What needs to be done » What is needed here is an exact copy of all the data.

# # # # #

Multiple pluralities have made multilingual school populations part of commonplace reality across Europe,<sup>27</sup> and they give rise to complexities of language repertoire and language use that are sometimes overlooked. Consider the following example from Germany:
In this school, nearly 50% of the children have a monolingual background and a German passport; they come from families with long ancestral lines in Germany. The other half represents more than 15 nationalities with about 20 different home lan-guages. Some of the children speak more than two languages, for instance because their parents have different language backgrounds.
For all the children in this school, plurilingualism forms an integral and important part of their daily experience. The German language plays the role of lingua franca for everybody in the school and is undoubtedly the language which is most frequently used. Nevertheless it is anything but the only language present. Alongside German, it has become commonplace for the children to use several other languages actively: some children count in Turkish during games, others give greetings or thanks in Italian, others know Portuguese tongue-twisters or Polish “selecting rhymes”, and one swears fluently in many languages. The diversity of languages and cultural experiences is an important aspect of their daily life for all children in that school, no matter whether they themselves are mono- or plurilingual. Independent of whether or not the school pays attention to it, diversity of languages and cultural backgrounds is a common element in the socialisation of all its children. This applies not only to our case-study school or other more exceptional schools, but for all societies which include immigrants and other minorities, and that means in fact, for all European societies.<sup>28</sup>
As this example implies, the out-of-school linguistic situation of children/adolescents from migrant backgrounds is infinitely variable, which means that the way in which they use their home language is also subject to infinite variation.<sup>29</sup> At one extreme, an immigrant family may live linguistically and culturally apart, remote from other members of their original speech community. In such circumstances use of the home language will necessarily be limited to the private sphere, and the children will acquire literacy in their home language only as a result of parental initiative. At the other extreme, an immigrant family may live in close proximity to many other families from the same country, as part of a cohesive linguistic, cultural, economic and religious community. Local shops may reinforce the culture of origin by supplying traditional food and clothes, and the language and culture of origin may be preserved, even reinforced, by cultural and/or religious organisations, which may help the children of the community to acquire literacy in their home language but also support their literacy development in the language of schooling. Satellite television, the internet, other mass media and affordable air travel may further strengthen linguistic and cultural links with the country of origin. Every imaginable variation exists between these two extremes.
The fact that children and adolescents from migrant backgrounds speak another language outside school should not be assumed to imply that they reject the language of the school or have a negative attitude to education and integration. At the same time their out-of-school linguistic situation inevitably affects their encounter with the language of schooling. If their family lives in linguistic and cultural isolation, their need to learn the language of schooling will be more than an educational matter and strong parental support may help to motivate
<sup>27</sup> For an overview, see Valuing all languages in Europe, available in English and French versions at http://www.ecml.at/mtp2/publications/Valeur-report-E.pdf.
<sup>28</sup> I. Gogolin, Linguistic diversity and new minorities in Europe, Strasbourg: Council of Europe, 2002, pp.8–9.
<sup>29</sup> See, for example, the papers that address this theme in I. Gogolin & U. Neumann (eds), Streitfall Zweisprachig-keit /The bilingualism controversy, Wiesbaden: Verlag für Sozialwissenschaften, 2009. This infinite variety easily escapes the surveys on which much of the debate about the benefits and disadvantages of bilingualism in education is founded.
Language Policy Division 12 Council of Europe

# # # # #

Result of the task »
Multiple pluralities have made multilingual school populations part of commonplace reality across Europe,<sup>27</sup> and they give rise to complexities of language repertoire and language use that are sometimes overlooked. Consider the following example from Germany:
In this school, nearly 50% of the children have a monolingual background and a German passport; they come from families with long ancestral lines in Germany. The other half represents more than 15 nationalities with about 20 different home lan-guages. Some of the children speak more than two languages, for instance because their parents have different language backgrounds.
For all the children in this school, plurilingualism forms an integral and important part of their daily experience. The German language plays the role of lingua franca for everybody in the school and is undoubtedly the language which is most frequently used. Nevertheless it is anything but the only language present. Alongside German, it has become commonplace for the children to use several other languages actively: some children count in Turkish during games, others give greetings or thanks in Italian, others know Portuguese tongue-twisters or Polish “selecting rhymes”, and one swears fluently in many languages. The diversity of languages and cultural experiences is an important aspect of their daily life for all children in that school, no matter whether they themselves are mono- or plurilingual. Independent of whether or not the school pays attention to it, diversity of languages and cultural backgrounds is a common element in the socialisation of all its children. This applies not only to our case-study school or other more exceptional schools, but for all societies which include immigrants and other minorities, and that means in fact, for all European societies.<sup>28</sup>
As this example implies, the out-of-school linguistic situation of children/adolescents from migrant backgrounds is infinitely variable, which means that the way in which they use their home language is also subject to infinite variation.<sup>29</sup> At one extreme, an immigrant family may live linguistically and culturally apart, remote from other members of their original speech community. In such circumstances use of the home language will necessarily be limited to the private sphere, and the children will acquire literacy in their home language only as a result of parental initiative. At the other extreme, an immigrant family may live in close proximity to many other families from the same country, as part of a cohesive linguistic, cultural, economic and religious community. Local shops may reinforce the culture of origin by supplying traditional food and clothes, and the language and culture of origin may be preserved, even reinforced, by cultural and/or religious organisations, which may help the children of the community to acquire literacy in their home language but also support their literacy development in the language of schooling. Satellite television, the internet, other mass media and affordable air travel may further strengthen linguistic and cultural links with the country of origin. Every imaginable variation exists between these two extremes.
The fact that children and adolescents from migrant backgrounds speak another language outside school should not be assumed to imply that they reject the language of the school or have a negative attitude to education and integration. At the same time their out-of-school linguistic situation inevitably affects their encounter with the language of schooling. If their family lives in linguistic and cultural isolation, their need to learn the language of schooling will be more than an educational matter and strong parental support may help to motivate
<sup>27</sup> For an overview, see Valuing all languages in Europe, available in English and French versions at http://www.ecml.at/mtp2/publications/Valeur-report-E.pdf.
<sup>28</sup> I. Gogolin, Linguistic diversity and new minorities in Europe, Strasbourg: Council of Europe, 2002, pp.8–9.
<sup>29</sup> See, for example, the papers that address this theme in I. Gogolin & U. Neumann (eds), Streitfall Zweisprachig-keit /The bilingualism controversy, Wiesbaden: Verlag für Sozialwissenschaften, 2009. This infinite variety easily escapes the surveys on which much of the debate about the benefits and disadvantages of bilingualism in education is founded.
Language Policy Division 12 Council of Europe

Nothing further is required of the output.